Em uma das ruelas que saem da Plaza Mayor, encontramos um restaurante bem no meio de um pátio interno, meio escondido e charmoso, chamado Valencia. Fome mesmo, não tínhamos tanta, afinal, exageramos na vinoteca. Mas comer e coçar…

 

De lá fomos dançar um pouco, não consigo me lembrar mais o nome da boite. Era bem maior do que parecia por fora e de decoração medieval interessantíssima. Já a música estava bem ruinzinha, espanhola demais. Nos divertimos do mesmo jeito, mas não ficamos até tão tarde. É duro admitir, mas estou ficando velha, ainda aguento um pique acelerado, mas meus dias seguintes são fatais.

 

E no dia seguinte a esse, domingão, acordamos tarde, colocamos as malas no carro e tomamos direção à serra Peña de Francia. Uma subida razoavelmente vertiginosa e uma vista muito bonita. Aliás, com a quantidade de chuva que caiu no país esse ano, está tudo verde pela estrada.

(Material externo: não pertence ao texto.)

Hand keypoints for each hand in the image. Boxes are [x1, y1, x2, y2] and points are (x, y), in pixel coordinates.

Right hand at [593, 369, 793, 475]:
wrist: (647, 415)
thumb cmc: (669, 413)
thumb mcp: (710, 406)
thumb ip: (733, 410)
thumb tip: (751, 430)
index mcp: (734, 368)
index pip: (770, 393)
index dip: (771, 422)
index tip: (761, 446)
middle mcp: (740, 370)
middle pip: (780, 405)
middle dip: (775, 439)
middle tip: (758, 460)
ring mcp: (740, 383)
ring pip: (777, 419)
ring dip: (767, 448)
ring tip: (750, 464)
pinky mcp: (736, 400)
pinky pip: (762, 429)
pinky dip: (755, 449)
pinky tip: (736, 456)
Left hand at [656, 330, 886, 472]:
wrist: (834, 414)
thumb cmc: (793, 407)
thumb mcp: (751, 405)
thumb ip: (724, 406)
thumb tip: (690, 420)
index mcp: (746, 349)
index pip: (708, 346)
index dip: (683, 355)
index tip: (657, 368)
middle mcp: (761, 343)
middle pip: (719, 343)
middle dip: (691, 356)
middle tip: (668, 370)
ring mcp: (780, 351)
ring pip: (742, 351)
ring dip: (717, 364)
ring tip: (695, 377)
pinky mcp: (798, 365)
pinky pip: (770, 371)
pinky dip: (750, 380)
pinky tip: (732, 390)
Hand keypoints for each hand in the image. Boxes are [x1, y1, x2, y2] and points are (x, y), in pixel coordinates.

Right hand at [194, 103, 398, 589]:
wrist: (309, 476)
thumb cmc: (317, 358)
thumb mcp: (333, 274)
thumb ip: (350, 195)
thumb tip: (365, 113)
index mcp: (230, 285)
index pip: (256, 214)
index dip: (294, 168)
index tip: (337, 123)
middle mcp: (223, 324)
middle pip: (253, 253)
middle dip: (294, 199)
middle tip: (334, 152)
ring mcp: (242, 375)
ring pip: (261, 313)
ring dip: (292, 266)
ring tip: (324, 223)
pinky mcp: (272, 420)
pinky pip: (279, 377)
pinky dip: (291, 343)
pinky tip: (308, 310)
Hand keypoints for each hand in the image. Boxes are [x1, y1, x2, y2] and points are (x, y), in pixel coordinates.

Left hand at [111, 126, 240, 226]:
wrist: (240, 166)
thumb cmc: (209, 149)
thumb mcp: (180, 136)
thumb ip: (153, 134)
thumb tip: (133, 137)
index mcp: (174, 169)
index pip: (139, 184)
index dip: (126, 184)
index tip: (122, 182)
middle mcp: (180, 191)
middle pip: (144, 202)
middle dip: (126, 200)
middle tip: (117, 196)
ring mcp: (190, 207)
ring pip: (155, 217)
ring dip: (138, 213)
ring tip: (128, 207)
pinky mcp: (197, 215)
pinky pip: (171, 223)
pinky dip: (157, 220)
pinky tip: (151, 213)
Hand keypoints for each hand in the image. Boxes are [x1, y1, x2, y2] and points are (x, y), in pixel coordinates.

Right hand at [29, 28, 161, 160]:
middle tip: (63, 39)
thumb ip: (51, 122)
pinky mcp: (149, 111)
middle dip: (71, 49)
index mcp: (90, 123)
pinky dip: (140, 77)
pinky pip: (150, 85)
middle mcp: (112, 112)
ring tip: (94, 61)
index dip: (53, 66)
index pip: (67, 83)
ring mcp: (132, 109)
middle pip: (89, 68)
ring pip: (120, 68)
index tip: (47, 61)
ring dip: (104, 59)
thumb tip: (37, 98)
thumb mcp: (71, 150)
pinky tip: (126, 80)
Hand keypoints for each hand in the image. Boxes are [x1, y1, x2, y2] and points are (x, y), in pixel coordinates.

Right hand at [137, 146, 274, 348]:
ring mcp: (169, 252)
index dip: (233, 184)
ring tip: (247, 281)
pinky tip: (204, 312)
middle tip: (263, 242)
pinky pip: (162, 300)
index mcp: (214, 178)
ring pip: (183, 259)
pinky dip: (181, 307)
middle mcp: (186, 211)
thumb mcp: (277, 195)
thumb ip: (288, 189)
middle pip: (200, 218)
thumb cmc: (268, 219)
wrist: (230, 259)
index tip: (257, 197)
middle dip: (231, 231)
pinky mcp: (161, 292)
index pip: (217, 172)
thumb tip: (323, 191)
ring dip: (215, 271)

Seguimos em direção a La Alberca, onde almoçamos muito bem. Aliás esse pueblo é uma surpresa, uma arquitetura diferente da dos arredores, bonitinha mesmo e com ótimos restaurantes.

 

Na estrada para Madri, ainda passamos ao lado das muralhas de Ávila. Pegamos um pouco de trânsito na entrada da cidade e estávamos em casa por volta das 20:00 horas.

 

Meu gato estava indócil e não sabia mais o que fazer para se exibir! Ficava até engraçado subindo e descendo a escada, miando, fazendo gracinha… é uma figura mesmo!

 

Pois bem e assim passamos o fim de semana. Não fomos nem a Barcelona nem a León e quem mesmo está reclamando? Sempre bom ter um pretexto para mais uma boa viagem. Mas também acho que a próxima viagem de trabalho do Luiz, na quinta-feira, vai deixá-lo meio na dúvida do que faremos com ele na volta.